O’Hagan killers ‘were informers’

By Press Gazette

Murdered: Martin O’Hagan

Close colleagues of murdered Sunday World journalist Martin O’Hagan believe police still haven’t charged his killers three years on because at least some of them were informants for the security forces.

The allegations come in a week that marks the third anniversary of the death of O’Hagan – who was the first journalist murdered in Northern Ireland since the Troubles erupted in 1969.

Last week police informant Kenneth Barrett, 41, pleaded guilty to the 1989 murder of lawyer Pat Finucane. Although jailed for life, he is likely to be freed early under the terms of the Good Friday agreement.

A former colleague of O’Hagan said: “Everybody knows these boys are still around – the general consensus is they don’t get apprehended because they are police informants.

“More and more people are coming to the conclusion that no-one has been arrested for the murder of Martin O’Hagan for the same reason that noone was charged with the murder of Pat Finucane for so long.

“The only way the killers of Martin O’Hagan will ever be brought to justice is if there is an independent inquiry. I have no faith in the police being able to prosecute his killers because the same Special Branch officers involved in running them haven’t left the Police Service of Northern Ireland (PSNI).”
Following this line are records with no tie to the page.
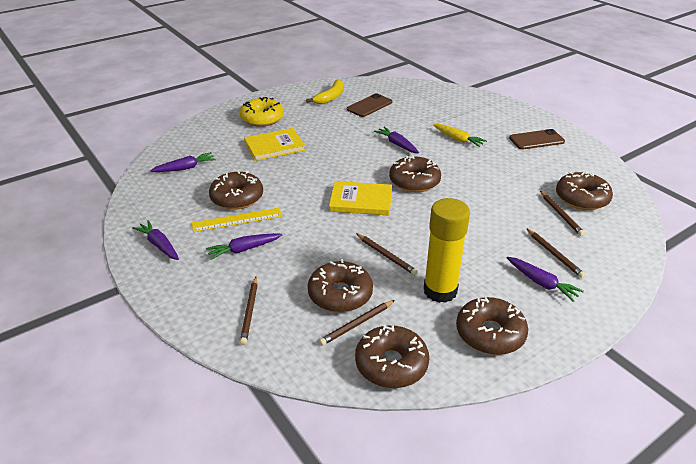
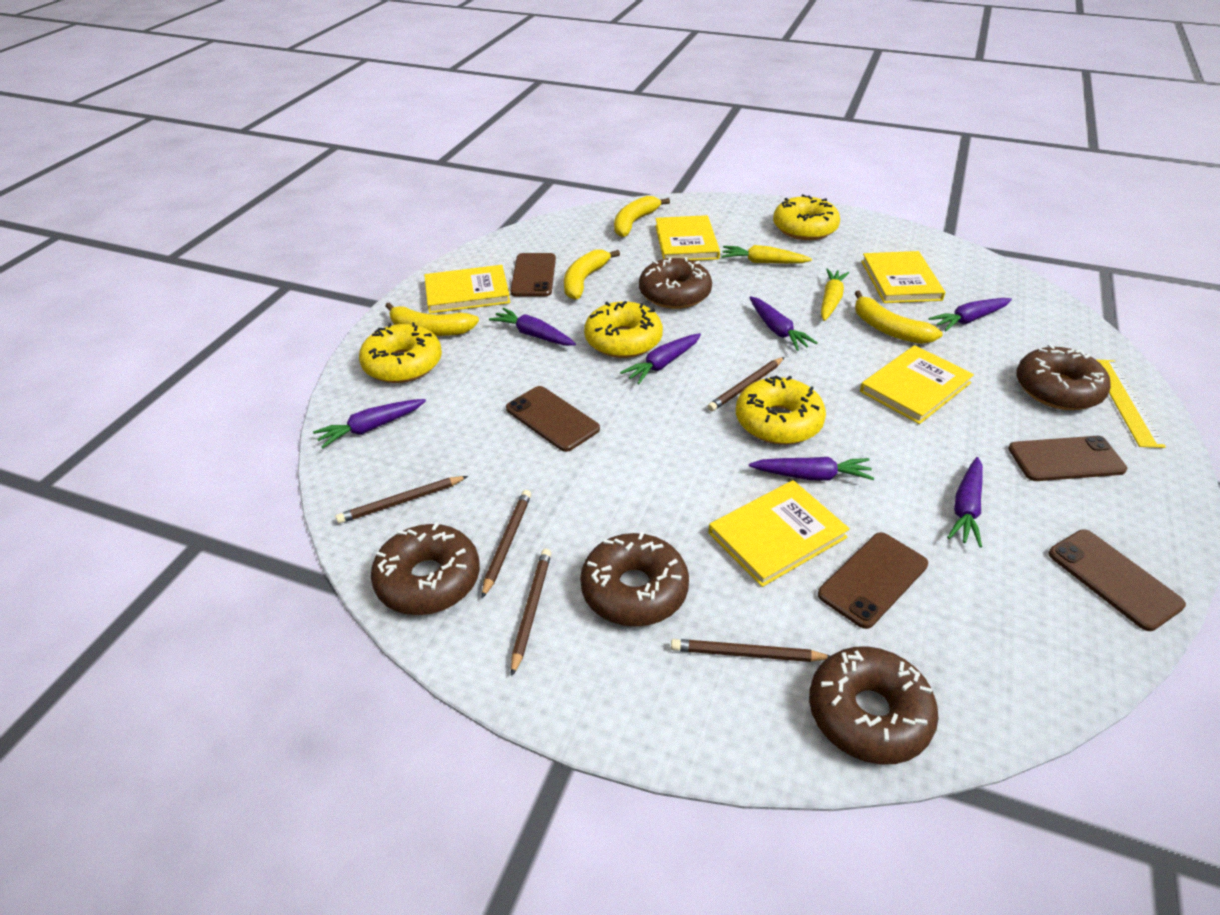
brown donut: 6 -> 5
brown phone: 2 -> 5
purple carrot: 5 -> 7
yellow banana: 1 -> 4
yellow book: 2 -> 5
yellow carrot: 1 -> 2
yellow donut: 1 -> 4
yellow glue stick: 1 -> 0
O’Hagan, 51, was gunned down as he walked home from a pub in Lurgan with his wife. His killers are believed to be Loyalist paramilitaries seeking revenge after O’Hagan had exposed their involvement in organised crime.

O’Hagan is thought to have recognised his killers and was heard to have said: “It’s Mackers”, as a man leaned out of a car to shoot him.

The NUJ has expressed “grave concern” at the PSNI’s lack of progress in the O’Hagan investigation.

NUJ president Jim Corrigall said: “Martin O’Hagan’s murder represented an attack on journalism and democracy. For that reason the NUJ remains gravely concerned at the failure of the authorities to apprehend those responsible.

“We believe that more needs to be done to ensure that those who murdered Martin are brought to justice. If greater resources are needed then they should, as a priority, be provided.”

A PSNI spokesman said: “The investigation into the murder of Martin O’Hagan remains open and a number of people have been arrested in the course of inquiries.”